Serializing Elasticsearch clients for use when looping through Spark RDDs

Thanks! @james.baiera and @hokiegeek2

My apologies for cross posting. Please find below the current code that we have. I will try your suggestion for rewriting the code to use the rest client instead.

Apologies in advance for a long list of exceptions. I am providing it as per @hokiegeek2's request for the current problem.
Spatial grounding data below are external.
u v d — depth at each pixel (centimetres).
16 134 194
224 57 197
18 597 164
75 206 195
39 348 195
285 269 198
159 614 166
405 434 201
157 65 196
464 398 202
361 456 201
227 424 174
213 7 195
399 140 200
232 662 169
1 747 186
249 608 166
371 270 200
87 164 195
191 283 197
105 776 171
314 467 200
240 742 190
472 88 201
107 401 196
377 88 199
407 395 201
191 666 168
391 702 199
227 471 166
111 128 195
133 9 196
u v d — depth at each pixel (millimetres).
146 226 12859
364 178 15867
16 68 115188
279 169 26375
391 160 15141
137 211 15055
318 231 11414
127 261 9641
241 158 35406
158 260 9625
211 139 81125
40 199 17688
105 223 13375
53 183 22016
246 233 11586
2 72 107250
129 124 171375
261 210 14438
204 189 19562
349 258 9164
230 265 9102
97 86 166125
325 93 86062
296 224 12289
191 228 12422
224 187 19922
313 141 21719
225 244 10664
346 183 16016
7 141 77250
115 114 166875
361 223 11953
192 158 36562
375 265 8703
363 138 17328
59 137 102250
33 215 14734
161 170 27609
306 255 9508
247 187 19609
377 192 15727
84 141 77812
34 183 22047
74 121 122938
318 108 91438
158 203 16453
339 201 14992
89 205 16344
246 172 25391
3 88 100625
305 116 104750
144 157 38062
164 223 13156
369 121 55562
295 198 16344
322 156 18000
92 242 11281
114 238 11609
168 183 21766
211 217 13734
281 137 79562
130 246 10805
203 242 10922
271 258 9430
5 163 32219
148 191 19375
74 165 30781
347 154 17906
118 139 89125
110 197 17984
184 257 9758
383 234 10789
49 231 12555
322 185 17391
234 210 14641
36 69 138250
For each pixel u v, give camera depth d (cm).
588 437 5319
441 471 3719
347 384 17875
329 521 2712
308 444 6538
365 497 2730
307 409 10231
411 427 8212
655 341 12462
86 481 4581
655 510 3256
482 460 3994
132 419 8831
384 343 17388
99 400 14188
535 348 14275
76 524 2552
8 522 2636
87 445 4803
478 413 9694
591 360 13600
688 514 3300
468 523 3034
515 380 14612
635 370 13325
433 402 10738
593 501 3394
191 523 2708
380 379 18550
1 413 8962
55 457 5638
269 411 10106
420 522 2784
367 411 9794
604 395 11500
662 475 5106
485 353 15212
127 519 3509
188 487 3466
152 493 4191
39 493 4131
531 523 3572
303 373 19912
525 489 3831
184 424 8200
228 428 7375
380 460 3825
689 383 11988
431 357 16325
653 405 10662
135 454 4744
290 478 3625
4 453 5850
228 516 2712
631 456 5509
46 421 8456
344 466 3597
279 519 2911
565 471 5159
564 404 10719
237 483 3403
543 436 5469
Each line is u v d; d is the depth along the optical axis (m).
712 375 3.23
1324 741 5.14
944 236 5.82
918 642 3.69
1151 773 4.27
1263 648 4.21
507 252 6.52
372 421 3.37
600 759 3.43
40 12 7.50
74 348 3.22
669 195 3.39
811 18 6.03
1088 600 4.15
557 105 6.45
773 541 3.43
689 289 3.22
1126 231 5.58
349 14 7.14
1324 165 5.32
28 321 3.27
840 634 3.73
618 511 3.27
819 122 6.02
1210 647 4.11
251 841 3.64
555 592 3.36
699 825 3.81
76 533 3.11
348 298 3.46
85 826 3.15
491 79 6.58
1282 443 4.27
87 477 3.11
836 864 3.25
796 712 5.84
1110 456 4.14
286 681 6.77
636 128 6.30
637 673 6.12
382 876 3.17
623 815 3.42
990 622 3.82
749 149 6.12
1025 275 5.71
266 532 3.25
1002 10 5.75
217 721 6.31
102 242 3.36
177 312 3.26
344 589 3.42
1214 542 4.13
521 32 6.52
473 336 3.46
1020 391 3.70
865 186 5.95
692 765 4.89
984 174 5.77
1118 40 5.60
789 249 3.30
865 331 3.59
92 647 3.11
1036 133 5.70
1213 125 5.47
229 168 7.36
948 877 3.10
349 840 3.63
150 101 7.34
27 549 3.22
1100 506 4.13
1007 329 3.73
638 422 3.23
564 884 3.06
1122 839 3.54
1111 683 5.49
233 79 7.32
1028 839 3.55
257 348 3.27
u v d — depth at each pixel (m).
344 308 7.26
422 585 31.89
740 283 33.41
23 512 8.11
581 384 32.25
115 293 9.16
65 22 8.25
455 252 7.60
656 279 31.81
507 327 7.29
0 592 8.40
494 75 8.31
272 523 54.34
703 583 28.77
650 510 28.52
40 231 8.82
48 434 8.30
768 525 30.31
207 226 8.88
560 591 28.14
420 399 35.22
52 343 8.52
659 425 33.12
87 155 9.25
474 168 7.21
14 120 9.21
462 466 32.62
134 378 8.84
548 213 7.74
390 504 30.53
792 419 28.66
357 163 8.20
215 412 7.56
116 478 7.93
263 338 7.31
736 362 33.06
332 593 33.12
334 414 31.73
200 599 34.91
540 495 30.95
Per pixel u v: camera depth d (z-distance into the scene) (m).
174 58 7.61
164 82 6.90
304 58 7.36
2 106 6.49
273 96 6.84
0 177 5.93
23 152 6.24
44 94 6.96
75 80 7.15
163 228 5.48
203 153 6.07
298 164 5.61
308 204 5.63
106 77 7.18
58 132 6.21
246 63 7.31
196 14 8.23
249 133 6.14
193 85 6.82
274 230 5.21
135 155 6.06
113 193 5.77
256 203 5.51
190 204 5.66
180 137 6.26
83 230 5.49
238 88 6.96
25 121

The connection manager to Elasticsearch is as follows:

object Connection {
  def conn() = {
    val port = 9300
    val NodeName = "node1"
    val ESClusterName = "escluster"
    val nodes = List(NodeName)
    val addresses = nodes.map { host => new TransportAddress(InetAddress.getByName(host), port) }
    val DefaultTimeout = "30s"

    val settings = (new MySettings).settings
    val client = new PreBuiltTransportClient(settings)
      .addTransportAddress(new TransportAddress(InetAddress.getByName(NodeName), port))
    client
  }
}

class MySettings extends Serializable {
  val port = 9300
  val NodeName = "node1"
  val ESClusterName = "escluster"
  val nodes = List(NodeName)
  val addresses = nodes.map { host => new TransportAddress(InetAddress.getByName(host), port) }
  val DefaultTimeout = "30s"
  @transient lazy val settingBuilder = Settings.builder()
  val settings = settingBuilder
    .put("cluster.name", ESClusterName)
    .put("client.transport.ping_timeout", DefaultTimeout) //The time to wait for a ping response from a node. Defaults to 5s
    .build()
}

Please note: that the MySettings class was needed to create a serializable wrapper around the org.elasticsearch.common.settings.Settings.Builder object (value of Settings.builder()), which caused object-not-serializable exceptions when a PreBuiltTransportClient was otherwise built within the job_list_RDD.foreachPartition loop.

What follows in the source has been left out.